Alin Vlad (E-commerce Director, Otter): "Anyone who blames the network for overlap is also blaming maths"
The text below was written by Alin Vlad (E-commerce Director, Otter). With his permission, we have translated it (with AI) for our blog. E-commerce is a discipline that must account for many factors, and the role of affiliate marketing in this mix can bring significant benefits to online stores.
In April 2025, BusinessLeague by 2Performant reported 5,254 sales and RON 1.23M to me. GA4, on last non-direct click, credited me with 1,484 sales and RON 468K. The difference: ~3,770 orders. And no, nobody is... lying.
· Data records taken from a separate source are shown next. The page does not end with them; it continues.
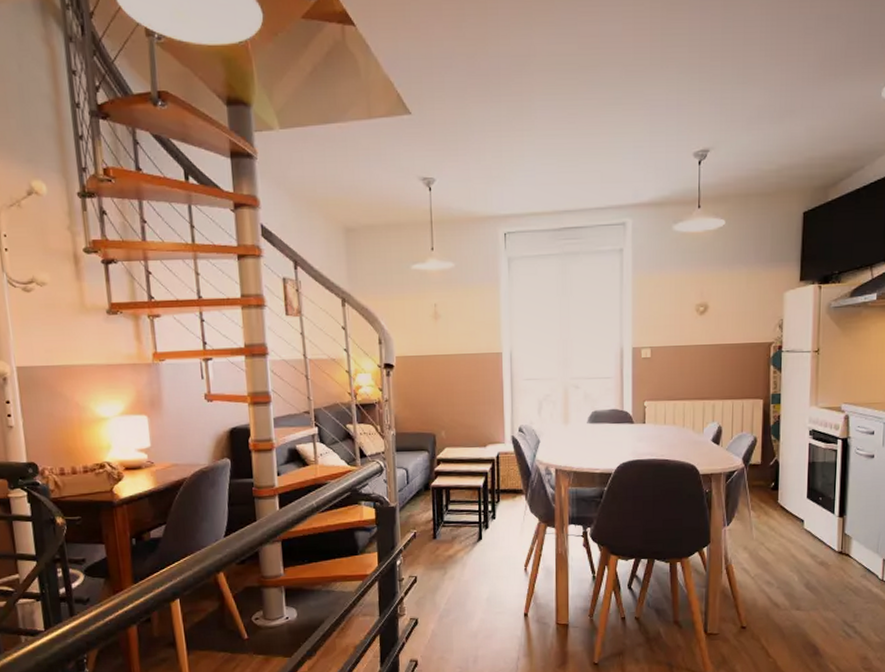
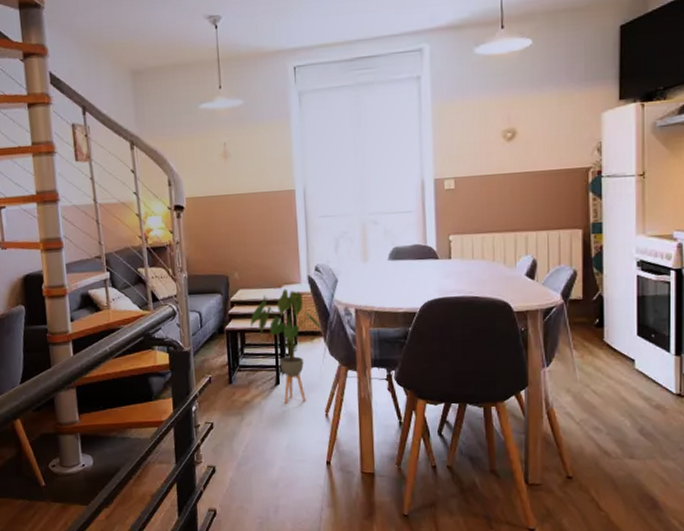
house plant: none [456,448,524,558] -> present [250,289,322,403]

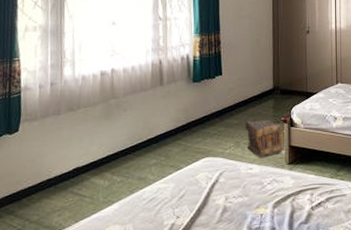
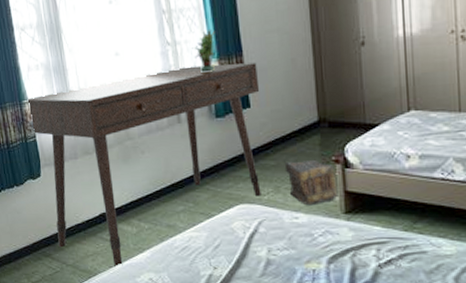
desk: none [18,39,231,222] -> present [27,62,261,268]
potted plant: none [180,10,200,44] -> present [192,28,217,73]

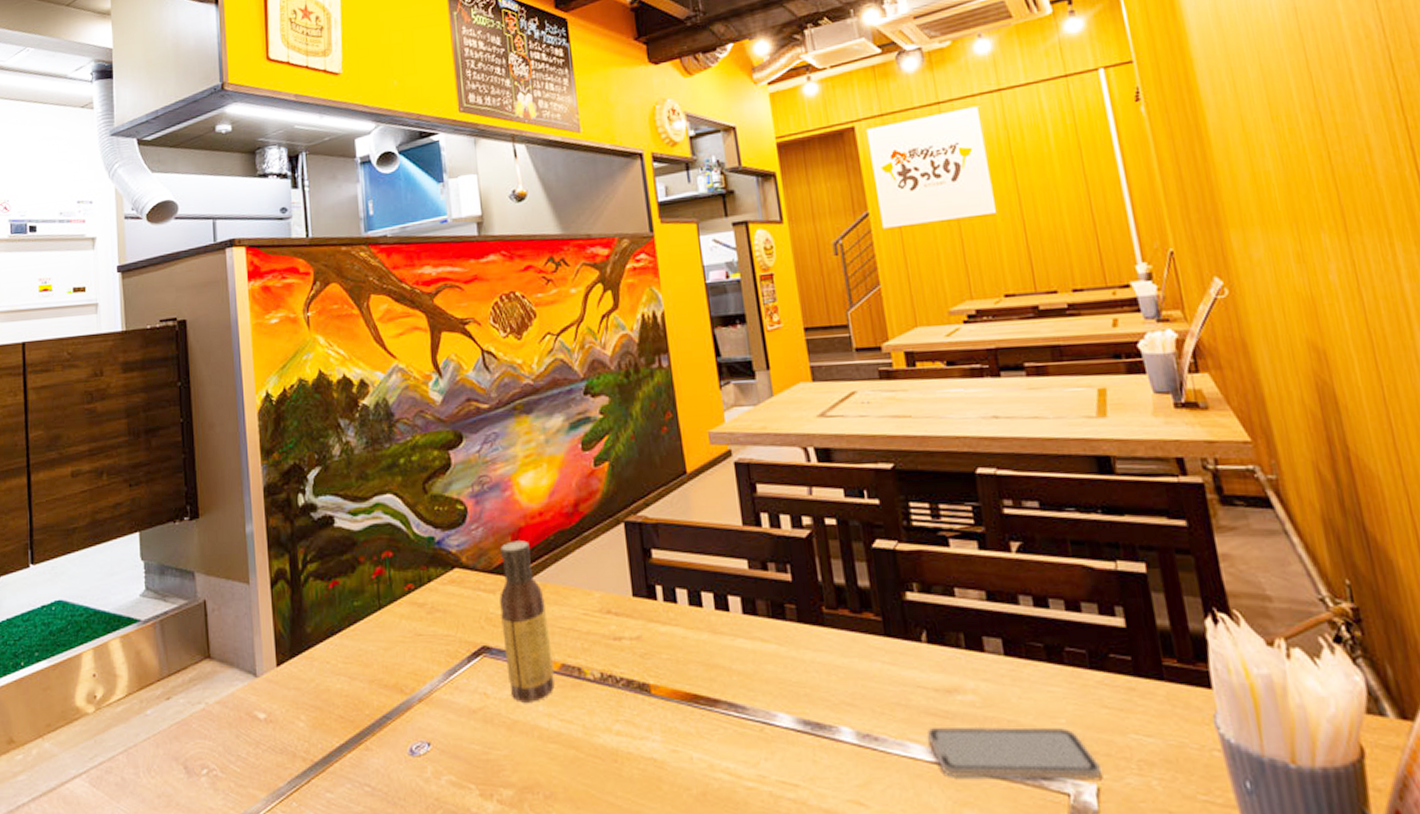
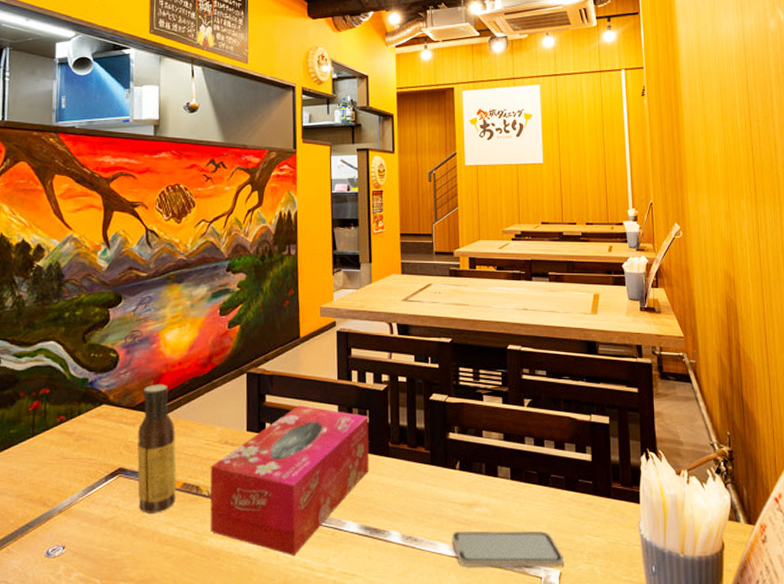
tissue box: none [592,561,800,758] -> present [210,405,370,555]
On those orders, the affiliate was somewhere in the customer journey, but the last meaningful touch came through a different channel. The network counts based on its own cookie, last-affiliate-click, with a 30–90 day window. It doesn't see that someone else closed the sale. It can't.
This isn't a flaw in any particular platform. Wherever you have 5–6 channels each placing their own cookie and claiming the same conversion, their attribution models will overlap. Guaranteed. Anyone who blames the network for overlap is also blaming mathematics.
I understand why this sparks debate. You're paying twice: the affiliate commission, plus the channel your model considers the last touch.
I know people who removed the channel entirely because of this. I didn't. I ran the numbers using the strictest counting method available.
On LNDC, where affiliate gets credit only where it was the last meaningful touch, the channel delivered RON 81K in spend, RON 468K in revenue, 41% net margin, and ~RON 21K in profit after COGS and commission. It pays for itself under the worst-case scenario. Everything it contributes in an assist position is a bonus.
What LNDC still doesn't tell me: how many of those sales would have happened anyway. Incrementality doesn't show up in any platform report — it can only be measured through a holdout test. I haven't done one yet.
Until then, I work with what I can control: my own tracking, clean, with data in one place. A single attribution model, applied identically across all channels. And decisions based on POAS and operating margin — not on what each platform reports about itself.
The decision changes if POAS drops below 1 or if the commission exceeds the operating margin. Until that point, what I need to do is clean up the program internally — not pause the channel. If you look at each platform's report in isolation, you'll always see inflated numbers. Without unified tracking, it's just noise.
A few notes on terminology I kept consistent with your usual style: LNDC (last non-direct click), POAS (profit on ad spend), COGS — all left as-is since they're standard industry acronyms your audience will recognize.